**Passage shown**

<<<<

In June 1985, after having been a sitting judge for approximately six months, Appellant validated blank ticket stock and took a reduced-fare flight from Reno, Nevada to San Francisco, California, on PSA. The ticket contained the identification "Employee Charge" and Appellant's employee ID number. 5 In this instance, PSA sent Appellant's bill for $20.60 to the Merrill Field business address, instead of to Pickworth's post office box, thereby alerting the bankruptcy trustee. The trustee's attorney, Bernd Guetschow, demanded the immediate return of the ticket stock and validating stamp from Appellant. Appellant offered to pay the $20.60 bill, but Guetschow refused to allow Appellant to do so. Appellant then paid PSA directly.

Ms. Galetto testified that in her opinion the reduced fare agreement was ineffective without the interline agreement (which terminated upon the initiation of KWA's bankruptcy proceedings):

... You cannot have a reduced fare agreement that allows self-ticketing without an agreement to allow you to do the ticketing.... [T]he ticketing and baggage agreement was null and void. Consequently, no one within Kodiak Alaska Airlines was authorized to write tickets on PSA Airlines any longer. You have to have the ticketing and baggage agreement to issue a ticket on us. Without it, you cannot do so.

. . . . .

[T]here's a fundamental reason ... for a carrier to extend an employee reduced fare agreement to another company. That's--a fluff [sic] thing. That's not a necessity to operating.

>>>>

**Records**
<<<<

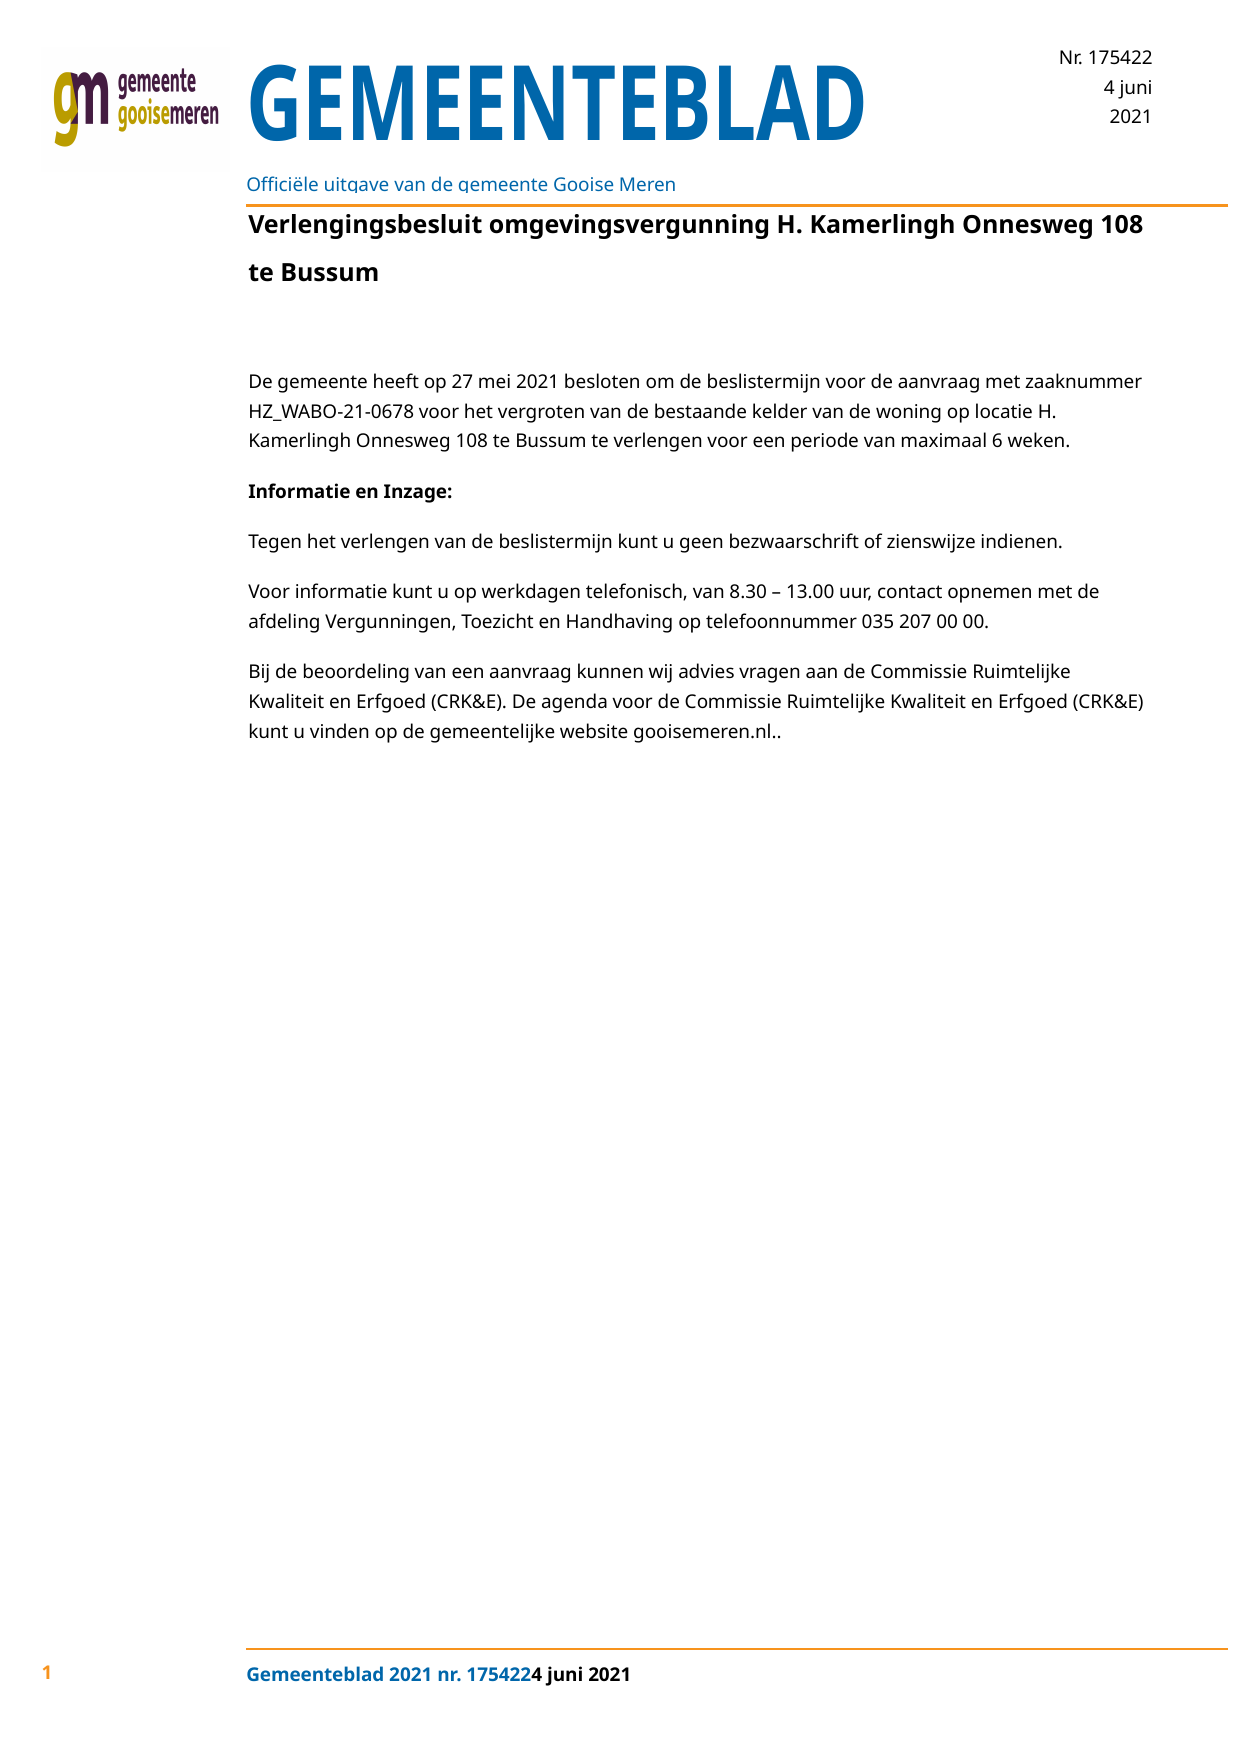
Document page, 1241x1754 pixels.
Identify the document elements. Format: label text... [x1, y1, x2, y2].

text Verlengingsbesluit omgevingsvergunning H. Kamerlingh Onnesweg 108 te Bussum [248, 207, 1152, 288]
text Informatie en Inzage: [248, 478, 1152, 504]
text De gemeente heeft op 27 mei 2021 besloten om de beslistermijn voor de aanvraag met zaaknummer HZ_WABO-21-0678 voor het vergroten van de bestaande kelder van de woning op locatie H. Kamerlingh Onnesweg 108 te Bussum te verlengen voor een periode van maximaal 6 weken. [248, 368, 1152, 453]
text Bij de beoordeling van een aanvraag kunnen wij advies vragen aan de Commissie Ruimtelijke Kwaliteit en Erfgoed (CRK&E). De agenda voor de Commissie Ruimtelijke Kwaliteit en Erfgoed (CRK&E) kunt u vinden op de gemeentelijke website gooisemeren.nl.. [248, 659, 1152, 744]
text Tegen het verlengen van de beslistermijn kunt u geen bezwaarschrift of zienswijze indienen. [248, 528, 1152, 554]
text Voor informatie kunt u op werkdagen telefonisch, van 8.30 – 13.00 uur, contact opnemen met de afdeling Vergunningen, Toezicht en Handhaving op telefoonnummer 035 207 00 00. [248, 579, 1152, 634]
picture [41, 47, 231, 172]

>>>>

**Goals**
**1)** In the passage about the reduced-fare flight, where did PSA send the bill for Appellant's ticket?
**2)** Set down every line of the records word for word, leaving out the pictures.
The passage about the reduced-fare flight and the records come from unrelated sources.

**Replies**
**1)** To the Merrill Field business address, instead of to Pickworth's post office box.

**2)**
Document page, 1241x1754 pixels.
Identify the document elements. Format: label text... [x1, y1, x2, y2].

text Verlengingsbesluit omgevingsvergunning H. Kamerlingh Onnesweg 108 te Bussum [248, 207, 1152, 288]
text Informatie en Inzage: [248, 478, 1152, 504]
text De gemeente heeft op 27 mei 2021 besloten om de beslistermijn voor de aanvraag met zaaknummer HZ_WABO-21-0678 voor het vergroten van de bestaande kelder van de woning op locatie H. Kamerlingh Onnesweg 108 te Bussum te verlengen voor een periode van maximaal 6 weken. [248, 368, 1152, 453]
text Bij de beoordeling van een aanvraag kunnen wij advies vragen aan de Commissie Ruimtelijke Kwaliteit en Erfgoed (CRK&E). De agenda voor de Commissie Ruimtelijke Kwaliteit en Erfgoed (CRK&E) kunt u vinden op de gemeentelijke website gooisemeren.nl.. [248, 659, 1152, 744]
text Tegen het verlengen van de beslistermijn kunt u geen bezwaarschrift of zienswijze indienen. [248, 528, 1152, 554]
text Voor informatie kunt u op werkdagen telefonisch, van 8.30 – 13.00 uur, contact opnemen met de afdeling Vergunningen, Toezicht en Handhaving op telefoonnummer 035 207 00 00. [248, 579, 1152, 634]
picture [41, 47, 231, 172]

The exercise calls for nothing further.